I wonder if it’s something in the air. Some places you arrive, and you just know it’s going to be good travel, the way you know the outcome of a first date in the first five minutes. I had barely left the airport, the scent of fresh jasmine filling my nostrils, and I was already thinking: how come it took me so long to get here?
I love South and Central America, perhaps more than any other region on our impassioned planet. Asia, collectively colourful and so culturally kooky, represents our past, and our future. Having experienced 300 years of Spanish colonial rule, followed by four decades of the United States, the Philippines falls somewhere in the middle - a meal of hamburgers, served with ceviche, and eaten with chopsticks.

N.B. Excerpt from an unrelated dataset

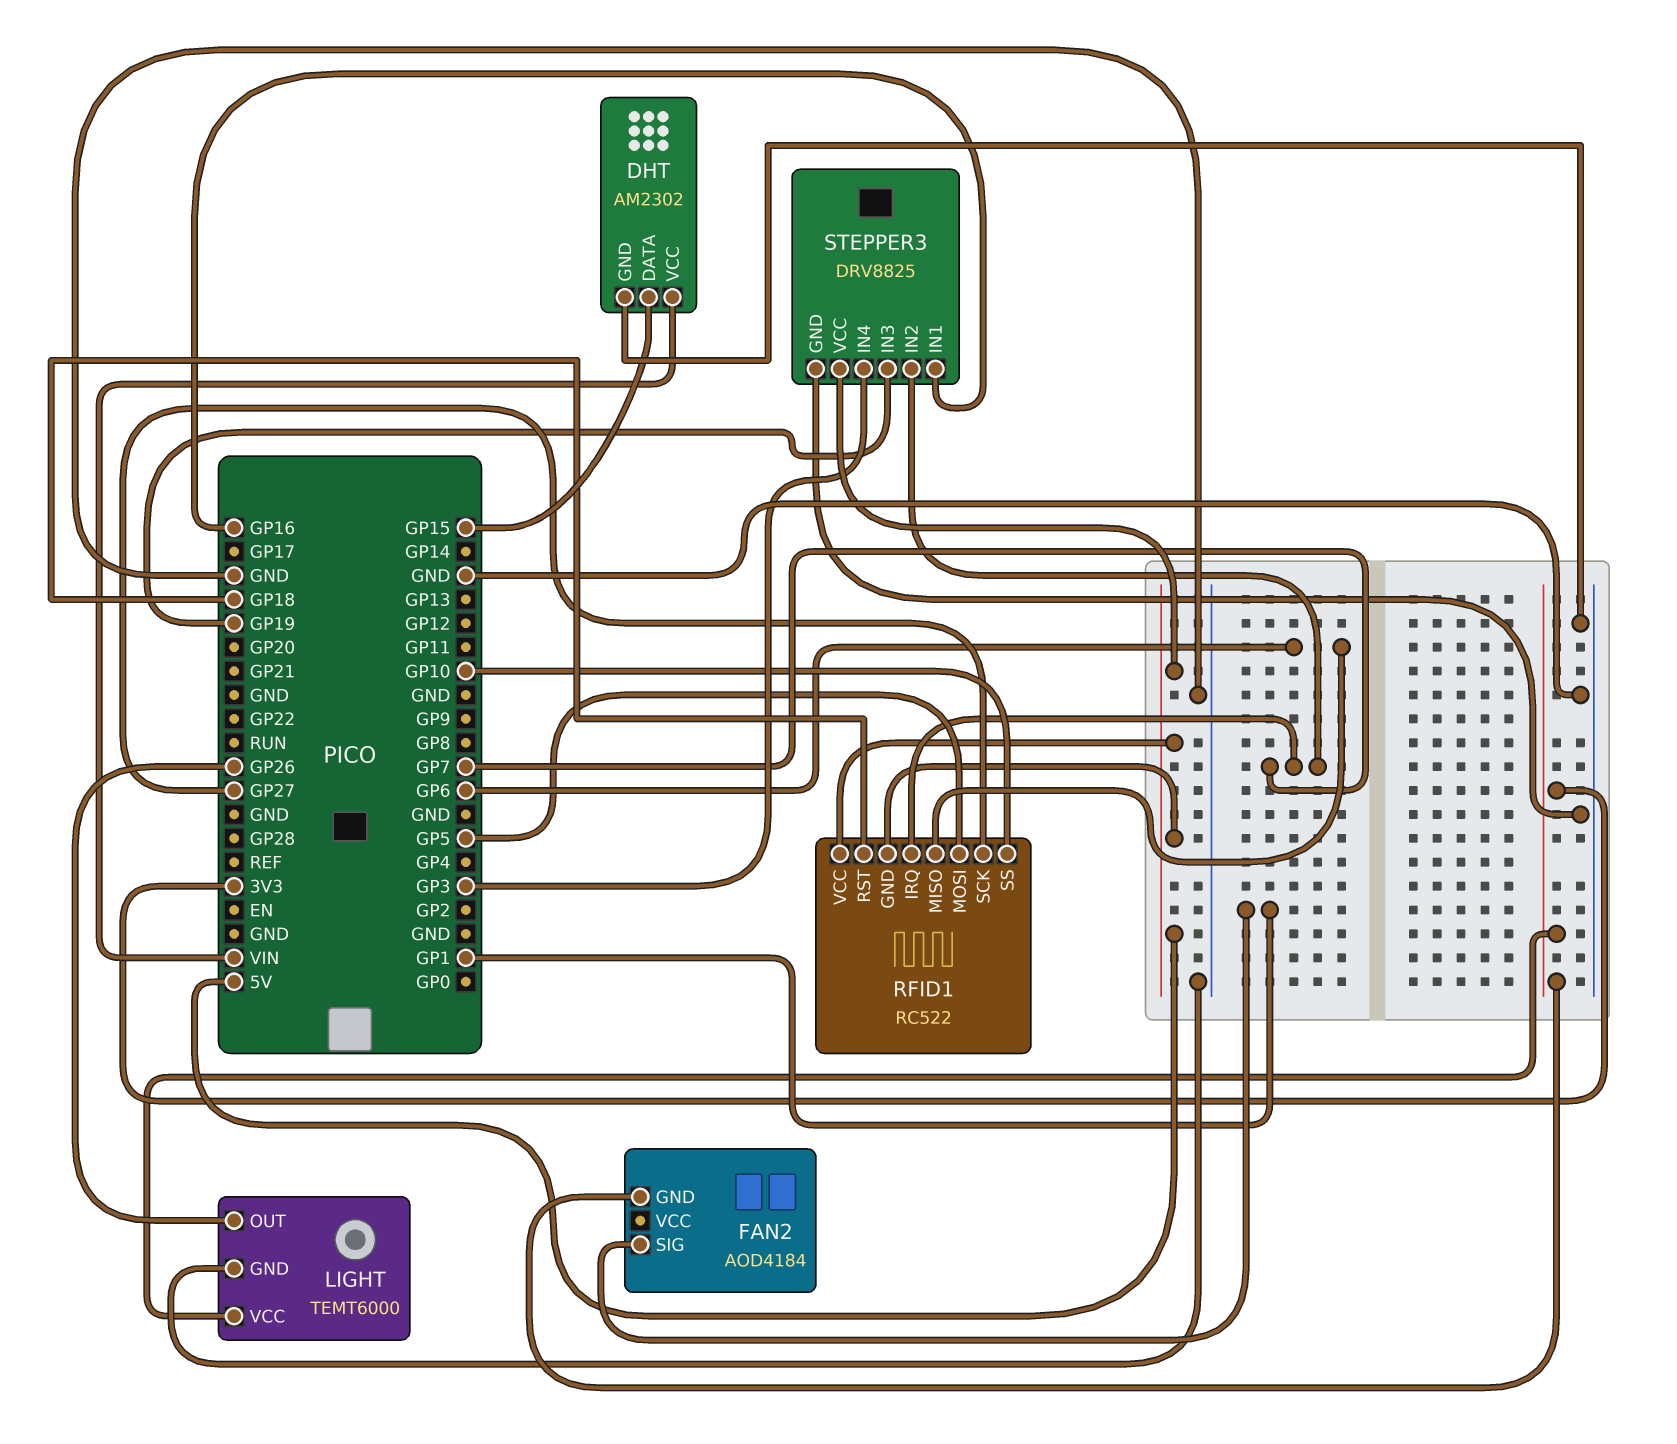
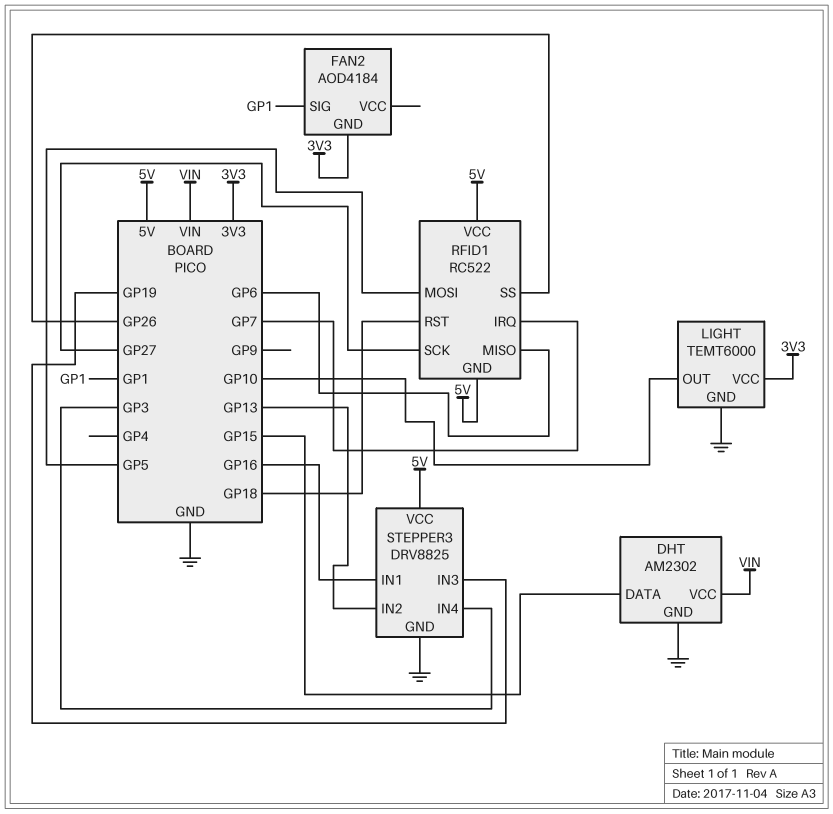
LIGHT pin OUT: GP26 -> GP10
RFID1 pin SS: GP10 -> GP26
STEPPER3 pin IN2: GP7 -> GP13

Manila, the capital, has two seasons, hot and hotter. A yellow glare beats down on us, the light shares the faint colour of manila envelopes (originally made from an indigenous plant fibre). I’m here in rainy season, when torrential downpours soak the stickers off the loud chrome jeeps that shepherd the population around the city. These customized “Jeepneys” growl with engines trying to dispel a piece of chicken lodged in its throat, shepherding Metro Manila’s 12.8 million population for a couple pesos a head. Yes pesos, here in Asia, where soy sauce is mixed with vinegar and floating fresh chilli, where people’s names combine Spanish, English and local tagalog. For a city established by the Spanish as early as 1571, there’s a definite lack of historical buildings to prove it. For the Philippines, named after the Spanish King Phillip II and the world’s third largest Roman Catholic country, has been pillaged, bombed, colonized, rebuilt and pillaged and bombed again. The Americans took it from the Spanish in the Spanish-American war (the same war that inextricably gave the Americans Guantanamo Bay in Cuba), the Japanese brutally took it from the Americans in World War II, the Americans took it back (bombing most of Manilla in splinters) and gave it to the Filipinos for independence in 1946. Since then, governed from the main island of Luzon, the country has repeatedly slipped off tightrope of political instability, ruled under corrupt martial law by those shoe-worshipping Marcos’s, pillaged of its rich natural resources (and a hidden Japanese war treasure worth some $100 billion). Battered by up to a dozen typhoons every year, loan-sharked by one-sided US naval base deals, prodded by Islamic insurgencies in the south, and kept afloat by regular remittance cheques from the world’s largest diaspora: some 11 million Filipinos live and work abroad. Yet, much like its Spanish-influenced cousins across the Pacific in the Americas, its people are friendly, genuinely welcoming, impassioned by the sun to dance the fiesta of life. Perhaps it is this dichotomy of tragedy and joy that draws me to the Latino culture, and the dichotomy of a Latin Asia that has drawn me here.
More accurately, I’ve arrived to shoot an episode of Word Travels. As usual, I only have a week, and spending a week in a country is like having only one bite of one dish at an endless 5-star hotel buffet (more on that later). As much as Manila has to offer, the most delicious slices of life are always, in my experience, found off the plate of a big city. One bite and I’d better choose wisely. It’s my dream to snorkel with whale sharks, the ocean’s largest fish, but not only are they tough to find, they’ve also been covered by another travel show on our network. From fellow travellers, I’ve long heard that the Philippines have some of the world’s best tropical beaches, scuba diving, rock climbing and surfing. So I call over the waiter and order a plate of Palawan, a narrow archipelago of 1780 islands located to the southwest of the country. If I’m only going to be able to take one bite, I may as well chew on paradise.